9. The learned Government Pleader has pointed out explanation I to Section 45A which is as follows :
"Explanation I:--The burden of proving that any person is not liable to the penalty under this section shall be on such person."
It was further pointed out that here there is a definite false declaration under form 18 that finished goods will be liable either under the KGST Act or, under the Central Sales Tax Act. But goods were removed on branch transfer basis without paying the same. So unlike the case decided by the Supreme Court, here there is no bona fide mistake and the solemn declaration filed was wrong. On the basis of the declaration the selling dealer collected only four per cent sales tax. Prior to the amendment of the section, whether petitioner purchased raw materials from outside the State or inside the State is not a question, but the question is whether due to declaration loss to the Revenue was caused. It was further pointed out that the company is a public limited company with large turnover with educated officers. It cannot be accepted that company committed a bona fide error and company was not aware that if the finished goods are not likely to be sold under the KGST Act or the Central Sales Tax Act, they are not entitled to the benefit, At least when the circumstance arose that depending upon the market conditions the goods were removed by way of branch transfer, before issuing notice under Section 45A the company should have paid the difference in tax.

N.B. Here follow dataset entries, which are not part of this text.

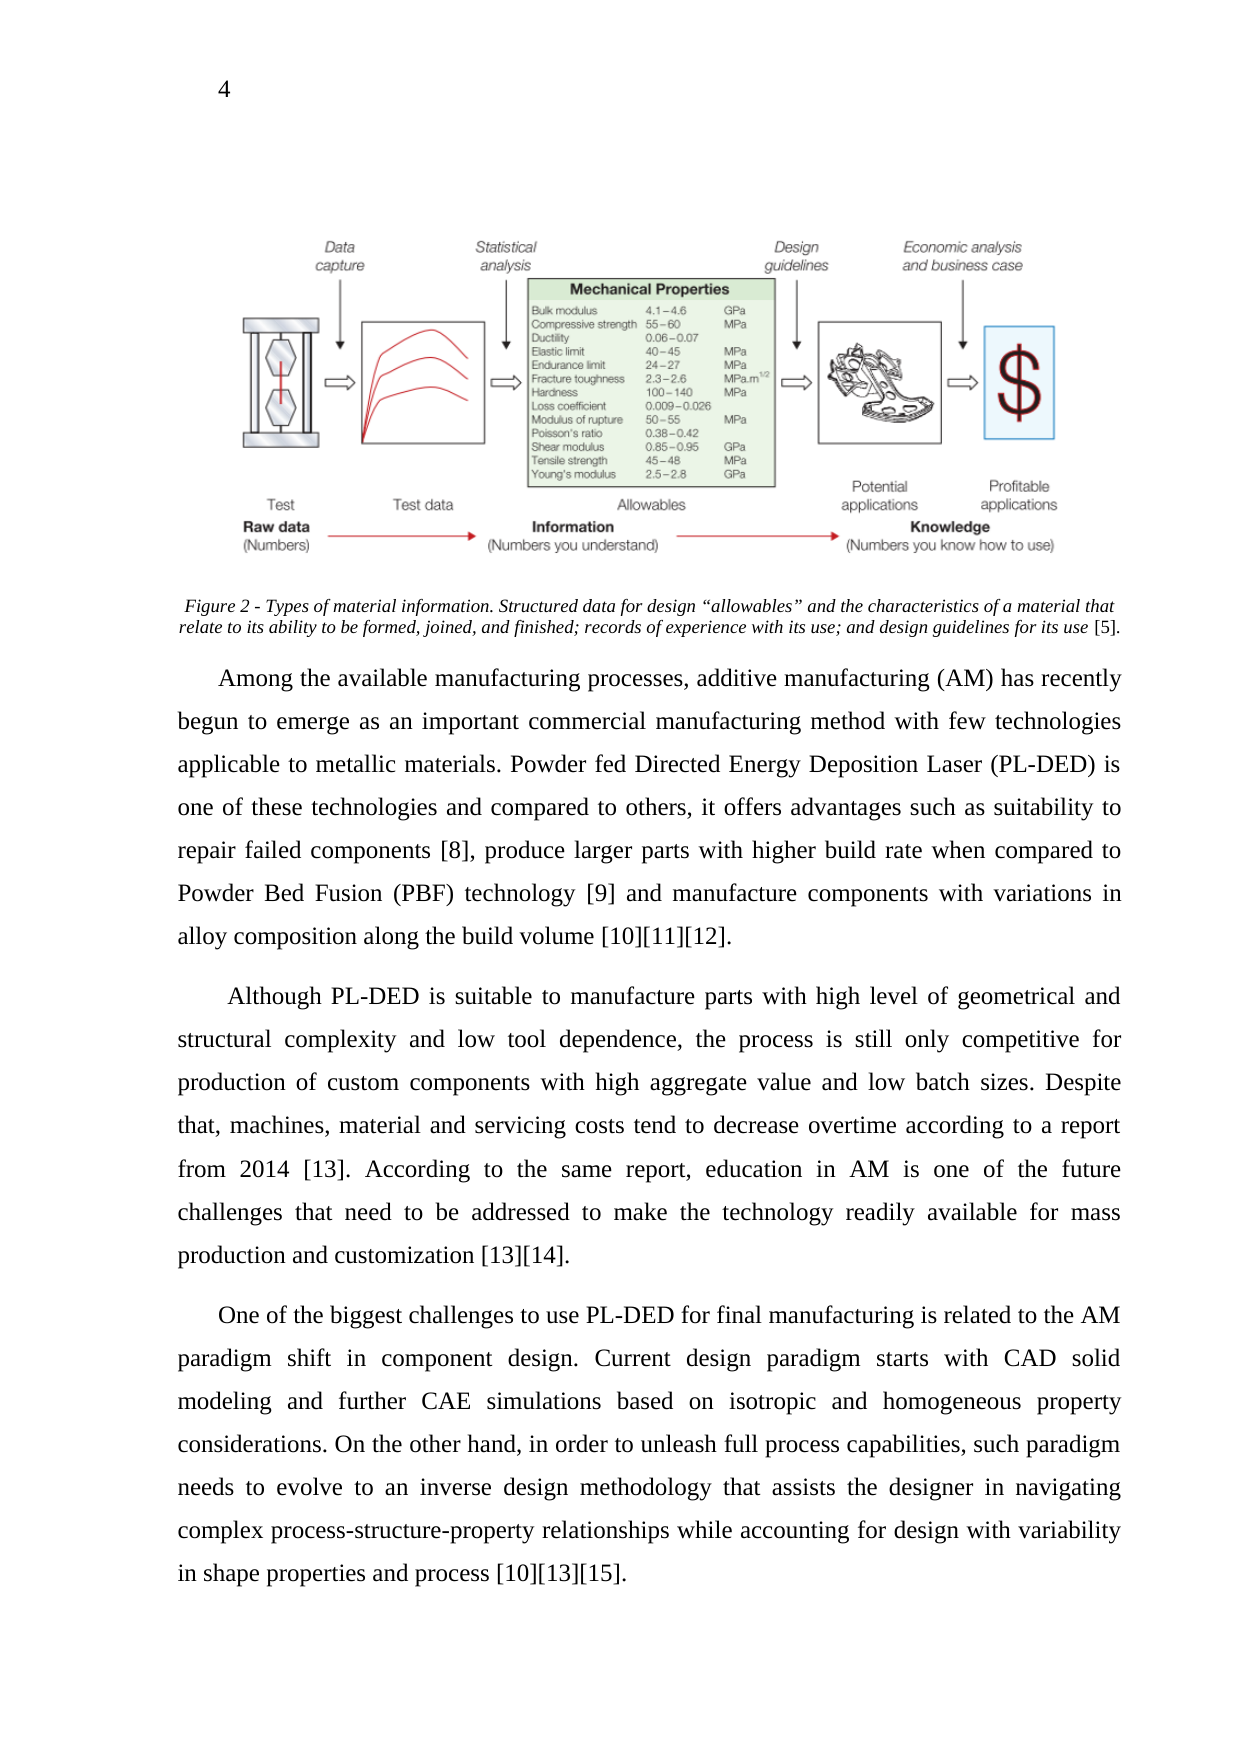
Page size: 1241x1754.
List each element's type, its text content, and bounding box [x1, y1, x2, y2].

text One of the biggest challenges to use PL-DED for final manufacturing is related to the AM paradigm shift in component design. Current design paradigm starts with CAD solid modeling and further CAE simulations based on isotropic and homogeneous property considerations. On the other hand, in order to unleash full process capabilities, such paradigm needs to evolve to an inverse design methodology that assists the designer in navigating complex process-structure-property relationships while accounting for design with variability in shape properties and process [10][13][15]. [177, 1300, 1122, 1587]
picture [228, 219, 1071, 564]
text Although PL-DED is suitable to manufacture parts with high level of geometrical and structural complexity and low tool dependence, the process is still only competitive for production of custom components with high aggregate value and low batch sizes. Despite that, machines, material and servicing costs tend to decrease overtime according to a report from 2014 [13]. According to the same report, education in AM is one of the future challenges that need to be addressed to make the technology readily available for mass production and customization [13][14]. [177, 981, 1122, 1269]
text Among the available manufacturing processes, additive manufacturing (AM) has recently begun to emerge as an important commercial manufacturing method with few technologies applicable to metallic materials. Powder fed Directed Energy Deposition Laser (PL-DED) is one of these technologies and compared to others, it offers advantages such as suitability to repair failed components [8], produce larger parts with higher build rate when compared to Powder Bed Fusion (PBF) technology [9] and manufacture components with variations in alloy composition along the build volume [10][11][12]. [177, 663, 1122, 950]
text Figure 2 - Types of material information. Structured data for design “allowables” and the characteristics of a material that relate to its ability to be formed, joined, and finished; records of experience with its use; and design guidelines for its use [5]. [177, 594, 1122, 638]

10. In the decision in K.P. Davis v. Assistant Commissioner (1997) KLJ (TC) 416 it was held by this Court that what is required is an independent application of mind by the Board of Revenue while dealing with the question of quantum of penalty. The Board is bound to examine the entire materials and to evaluate the gravity of the offence before exercising the power of discretion and such discretion should be exercised reasonably and not mechanically or arbitrarily. It was held that the section is penal in nature intended to be an effective deterrent which will put a stop to practices of evasion of revenue. Even if penalty is imposable, what will be the quantum of penalty, whether maximum penalty should be imposed or not is also a matter to be considered independently by the Board of Revenue. In exhibit P5 order with regard to the quantum of penalty the following considerations were made :
"The Apollo Tyres Ltd. is a very well equipped establishment with every machinary to be advised about the legal position that would be in force day to day. It was not an isolated case of purchase on misapprehension of the provisions of the Act and the Rules. There is a series of purchases knowing fully well that it benefited by making declarations and fully knowing that it was not going to act on the declarations. As would appear from the records, the company had a full fledged system of accounting and reporting. Ignorance of the law or rules or procedure cannot be pleaded in this case. The damages suffered by the State on account of the sellers of the raw materials acting on the applicant's declaration is huge. As such the company cannot genuinely plead for reduction in the quantum of penalty. The circumstances justified the demand equal to twice the tax due on the value of goods involved. Quantum wise also, therefore the penalty as upheld by the Deputy Commissioner, Ernakulam is retained......"
11. On going through exhibit P5 order it can be seen that while disposing of the revision application Board of Revenue has applied its mind regarding the question of imposition of penalty, reasonableness of quantum of penalty imposed, etc. Even though the proceedings are penal in nature it was found that there is violation of solemn declaration. It is not a bona fide mistake resulting in technical violations. Since there is proper application of mind, I see no ground to interfere with exhibit P5 order on this ground. There is no lack of jurisdiction or perversity of findings. There is application of mind in the contentions raised by the petitioner. No valid grounds are urged for setting aside the three concurrent orders passed in the subject which is finally culminated in exhibit P5 order. Therefore, I see no ground to set aside the orders by invoking provisions under Article 226 or 227 of the Constitution of India.
The original petition is, therefore, dismissed.
C.M.P. No. 2816 of 1992 in O.P.No. 1614 of 1992 P dismissed.